Thirty Three & 1/3 is George Harrison sounding lighter, funnier and more refreshed after a bruising mid-1970s stretch. Originally released in 1976, the album does not ignore the pressures around him, but it refuses to be defined by them. The title itself feels like a wink: a nod to age, records, timing and self-awareness. More importantly, the songs reveal a writer relaxing back into melody after the rawer weather of Dark Horse and Extra Texture. Woman Don't You Cry For Me opens with bluesy slide confidence, while Dear One returns Harrison to devotional feeling without heaviness. Beautiful Girl and Learning How To Love You are among his most graceful love songs of the period, carrying the easy melodic shape that made his best work feel instantly lived-in. This Song turns legal frustration into satire, complete with a sense of mischief that had sometimes gone missing from the previous records. True Love, his Cole Porter cover, fits because Harrison treats charm as a serious musical value. Pure Smokey pays tribute to soul inspiration, and Crackerbox Palace gives the album its most irresistible burst of surreal good humour. The record endures because it restores balance. Spirituality, romance, joke, groove and craft all have space here. Harrison sounds less trapped by expectation and more willing to enjoy the peculiar job of being George Harrison.
Thirty Three & 1/3 matters because it is one of Harrison's most persuasive recoveries. After a run of records shadowed by exhaustion, criticism and industry strain, this album reasserted his melodic charm and sly intelligence. It also shows how humour could be a survival tool in his catalogue, not just a decorative aside.
This is an essential mid-period Harrison title for collectors who want more than the obvious sacred peaks. It is accessible, tuneful and historically important as a reset in tone. Put it beside George Harrison and Cloud Nine and you can hear the through-line of his lighter, warmer solo voice taking shape.
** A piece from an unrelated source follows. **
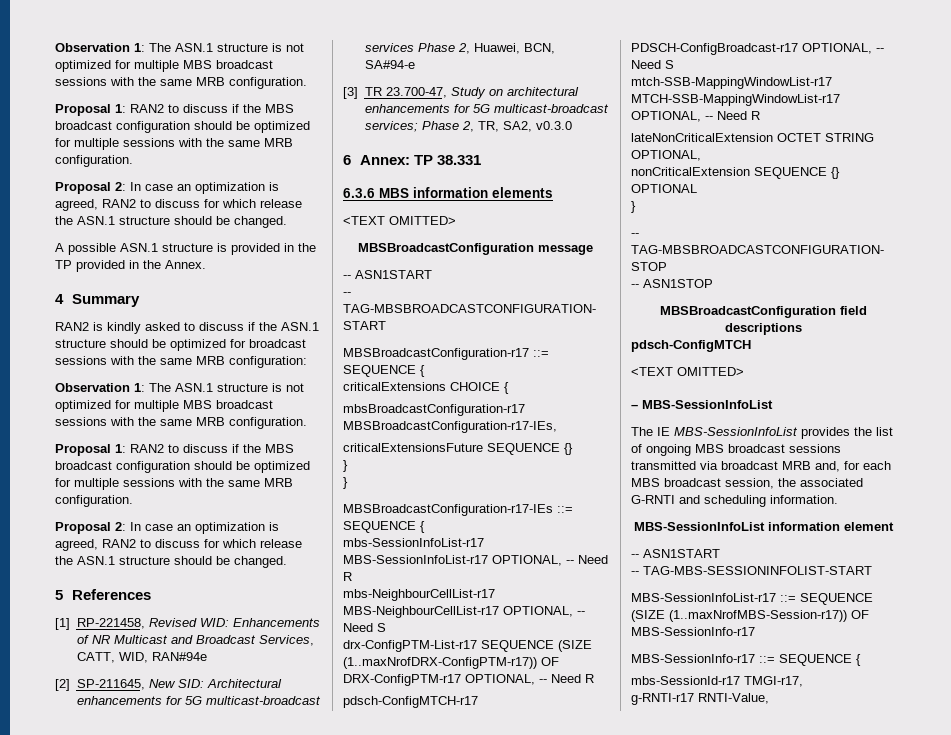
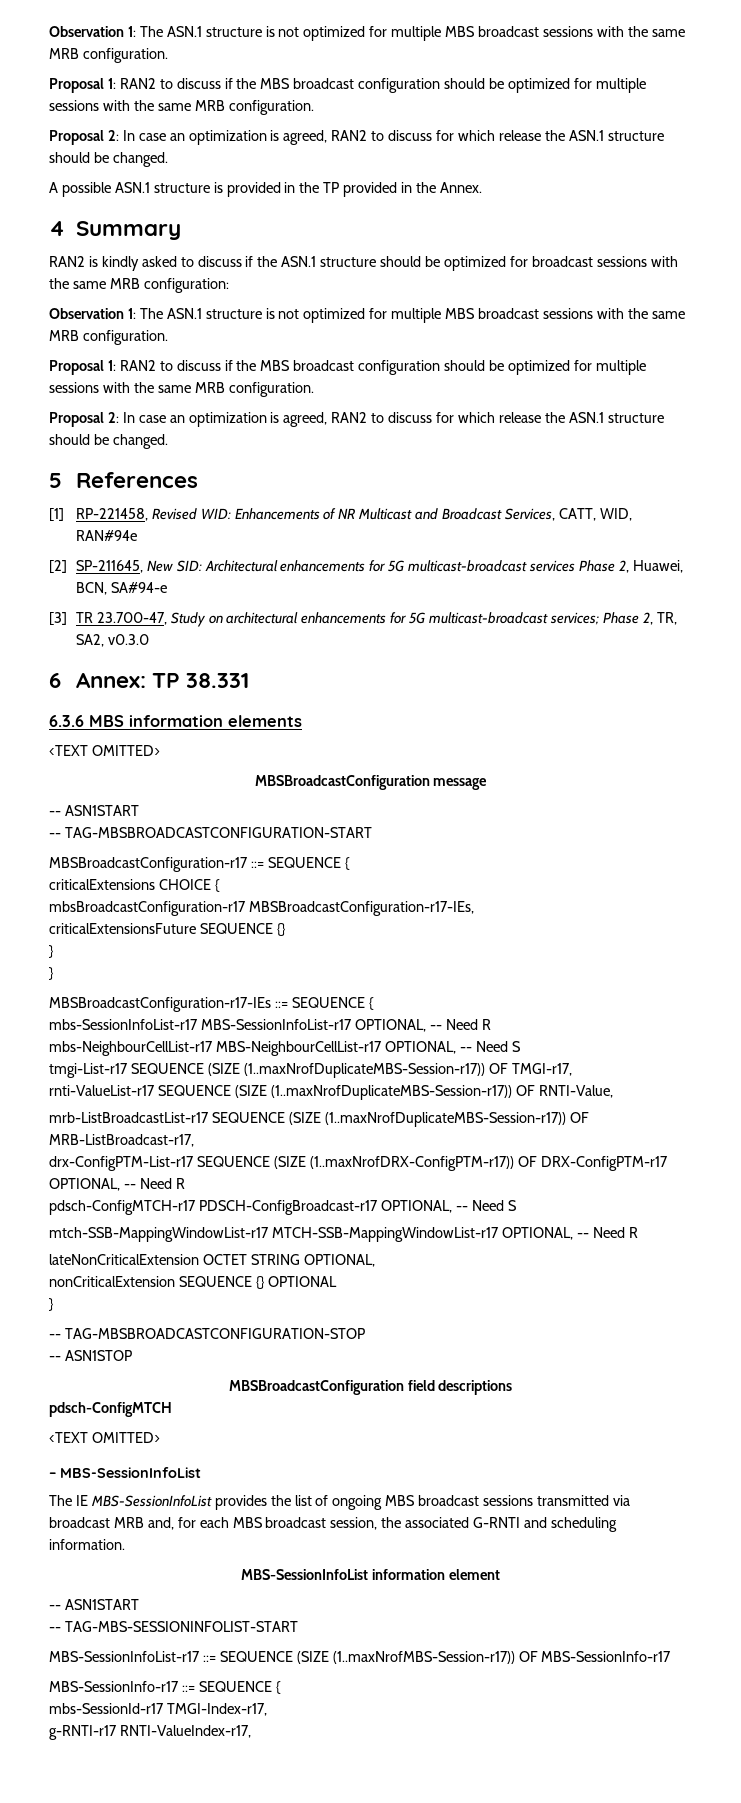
(386, 627) none -> [49,1063,572,1078] [49,1085,613,1100] [49,1112,589,1127] [49,1134,194,1147] // tmgi-List-r17 SEQUENCE (SIZE (1..maxNrofDuplicateMBS-Session-r17)) OF TMGI-r17, // rnti-ValueList-r17 SEQUENCE (SIZE (1..maxNrofDuplicateMBS-Session-r17)) OF RNTI-Value, // mrb-ListBroadcastList-r17 SEQUENCE (SIZE (1..maxNrofDuplicateMBS-Session-r17)) OF MRB-ListBroadcast-r17,
[744,676,803,687] TMGI-r17, -> [166,1703,267,1716] TMGI-Index-r17,
[698,693,769,704] RNTI-Value, -> [119,1725,251,1738] RNTI-ValueIndex-r17,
Melodic mid-1970s rock with bright slide guitar, soul touches, devotional ballads, comic bite and a relaxed groove that feels newly unburdened.
Recommended for: Collectors seeking Harrison's strongest mid-1970s album; Fans of Crackerbox Palace, This Song and melodic solo Beatles records; Listeners who like classic rock with wit, warmth and spiritual undertones.
What year was Thirty Three & 1/3 released? Thirty Three & 1/3 was originally released in 1976. Which songs are the main entry points? Crackerbox Palace, This Song, Beautiful Girl, Woman Don't You Cry For Me and Learning How To Love You show the album's range. Why do collectors rate this album? It captures Harrison in a refreshed mid-1970s mode, with strong melodies, humour and a more relaxed emotional tone than the records immediately before it.